• Overview
• Details
• Exercises

Concentration inequalities quantify how a random variable deviates from its expectation. They underlie probabilistic analyses in algorithms, learning theory, randomized constructions, and tail-risk control. Classic results include Markov/Chebyshev, Chernoff/Hoeffding, Bernstein/Bennett, Azuma–Hoeffding (martingales), and McDiarmid’s bounded difference inequality.

• Moment and mgf methods: Markov and Chebyshev as baselines; mgf and Chernoff’s technique for sums of independent RVs.
• Hoeffding/Chernoff bounds: Sub-Gaussian tails for bounded/0-1 variables; multiplicative and additive forms.
• Bernstein/Bennett: Variance-sensitive bounds; tighter than Hoeffding when variance is small.
• Sub-Gaussian/Sub-exponential: Orlicz norms, tail behavior, and closure under sums.
• Martingale inequalities: Azuma–Hoeffding for bounded differences; Freedman for variance-adaptivity.
• McDiarmid’s inequality: Bounded differences for functions of independent variables.
• Applications: Coupon collector tails (sketch), randomized algorithms error control, generalization guarantees in learning (VC/Rademacher overview).

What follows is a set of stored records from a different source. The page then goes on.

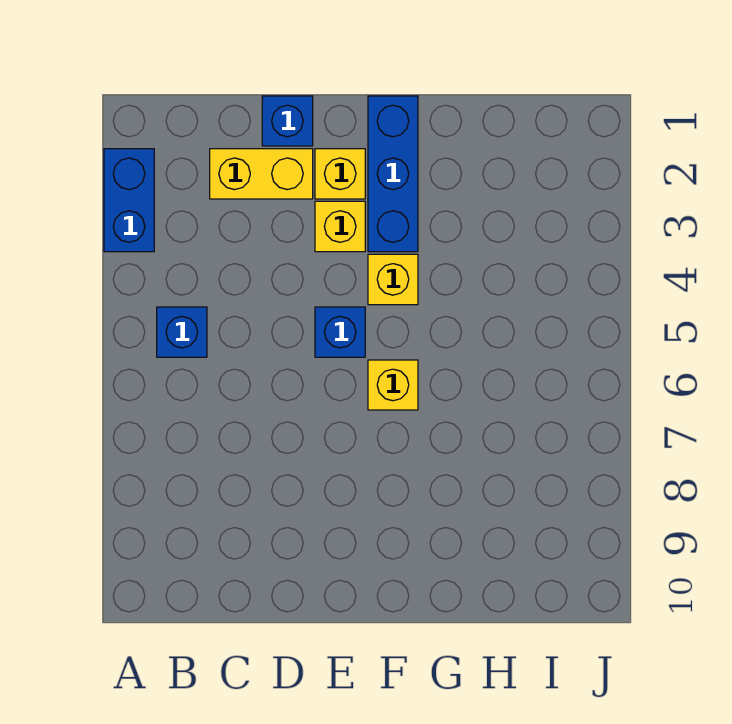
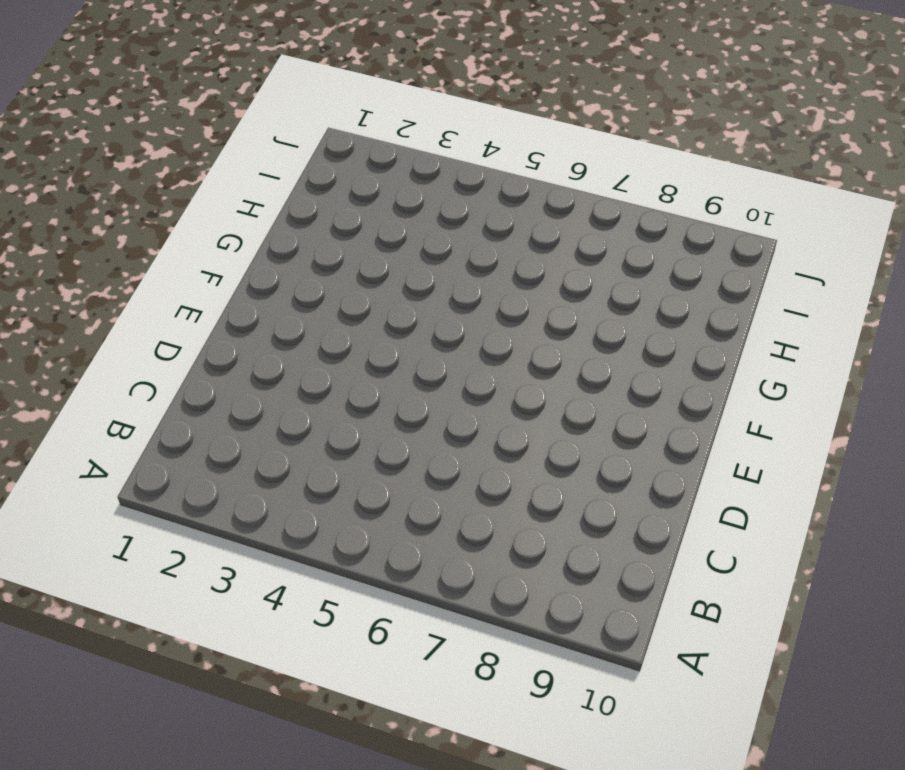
none -> blue 1x2 brick [104,149,154,252]
none -> blue 1x1 brick [157,307,207,357]

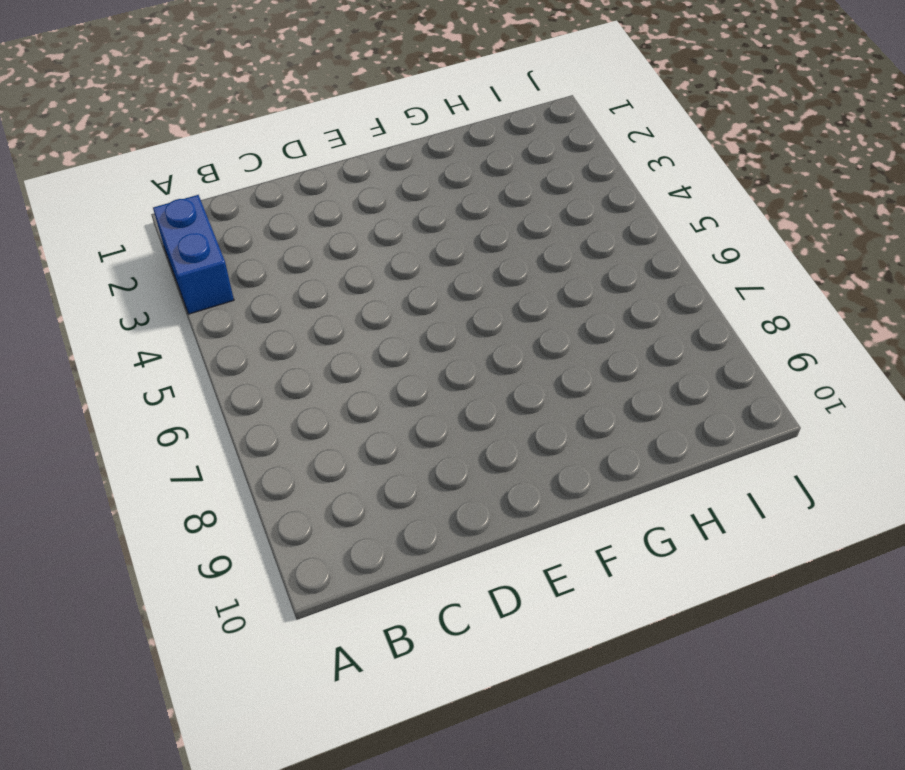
none -> blue 1x1 brick [157,307,207,357]
none -> yellow 1x2 brick [210,149,313,199]

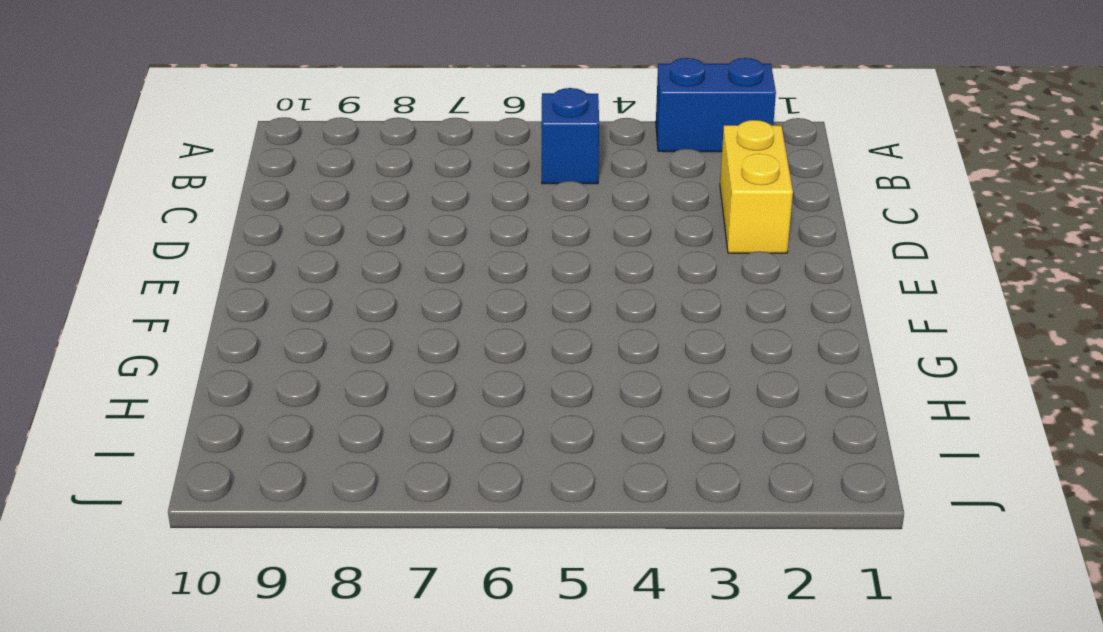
none -> blue 1x1 brick [262,96,313,146]
none -> yellow 1x1 brick [315,149,365,199]

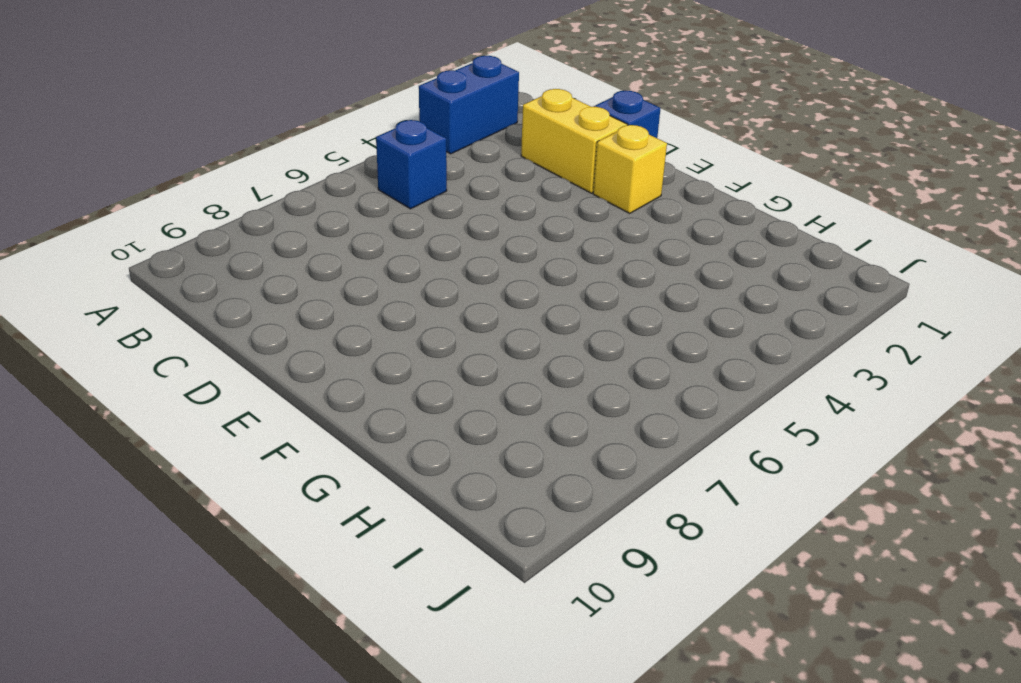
none -> yellow 1x1 brick [315,201,365,252]
none -> blue 1x1 brick [315,307,365,357]

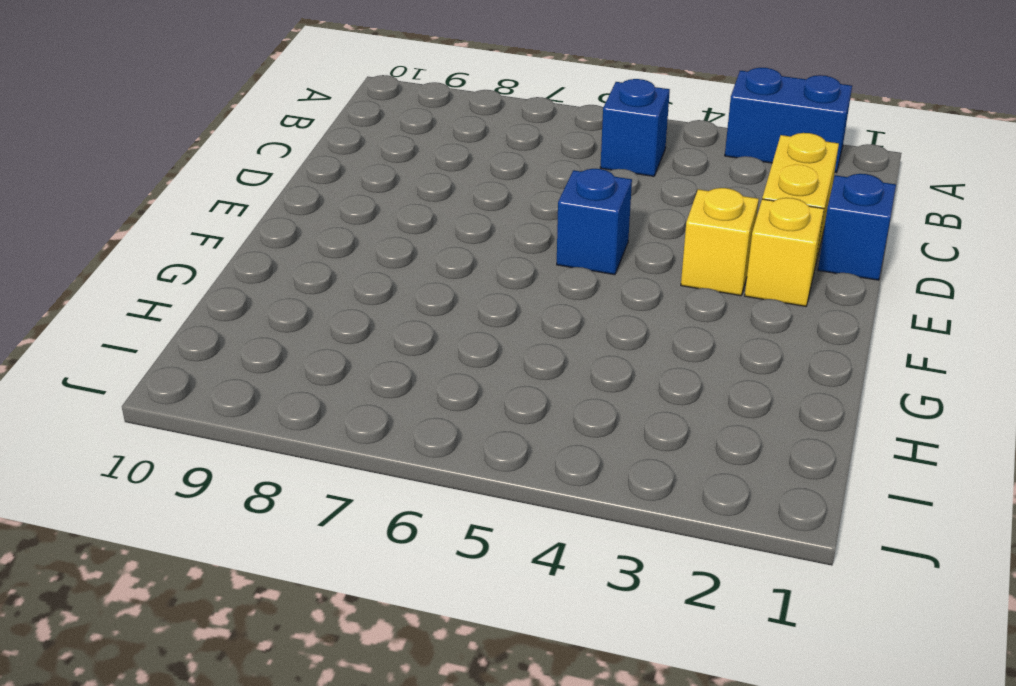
none -> blue 1x3 brick [368,96,418,252]
none -> yellow 1x1 brick [368,254,418,305]

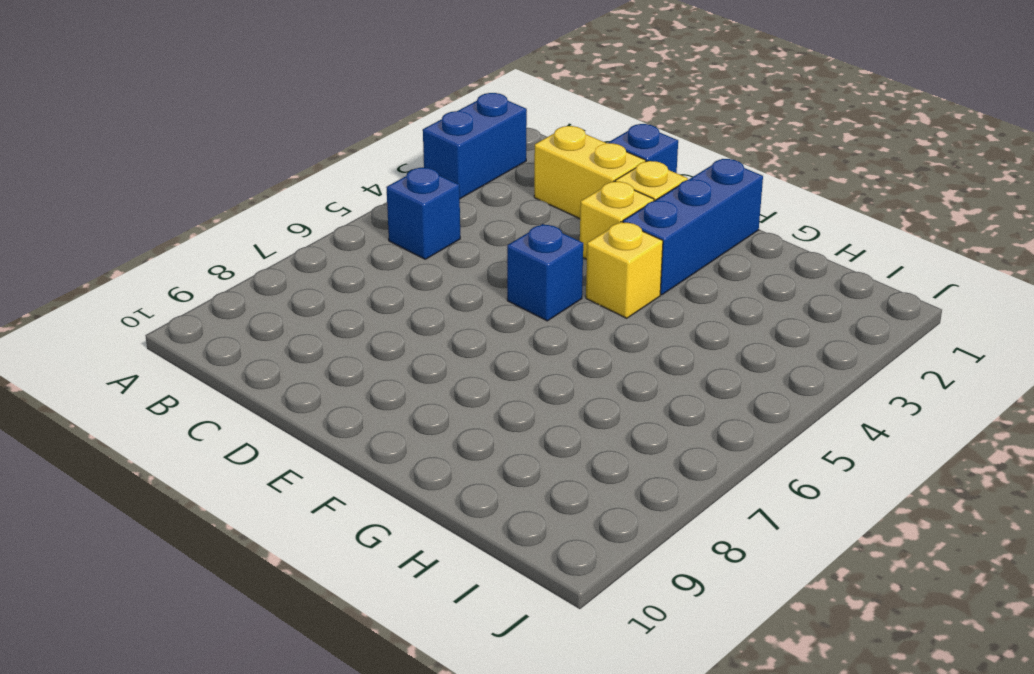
none -> yellow 1x1 brick [368,360,418,410]

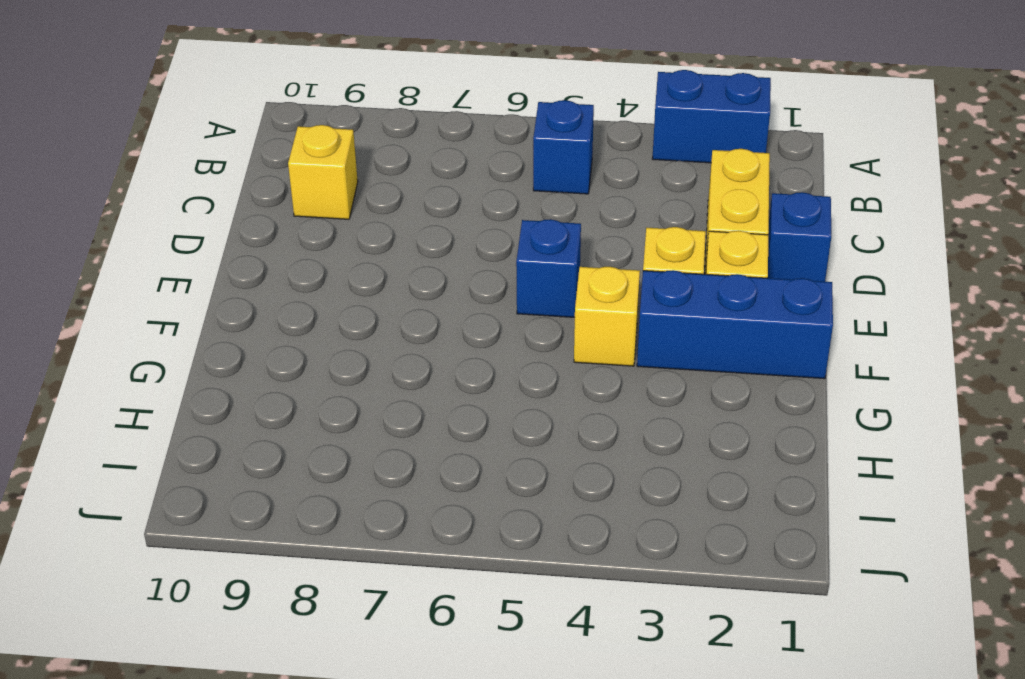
yellow 1x1 brick [288,125,358,219] -> yellow 1x1 brick moved to [368,360,418,410]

1. Use Chernoff bounds to show that the sum of n independent Bernoulli(p) deviates from its mean by more than εnp with probability at most 2exp(-Ω(ε^2 np)). State constants.
2. Apply Hoeffding’s inequality to bound the deviation of the sample mean of bounded variables in [0,1].
3. Prove McDiarmid’s inequality for a Lipschitz function f(X_1,...,X_n) with bounded differences c_i, and apply it to a simple empirical risk function.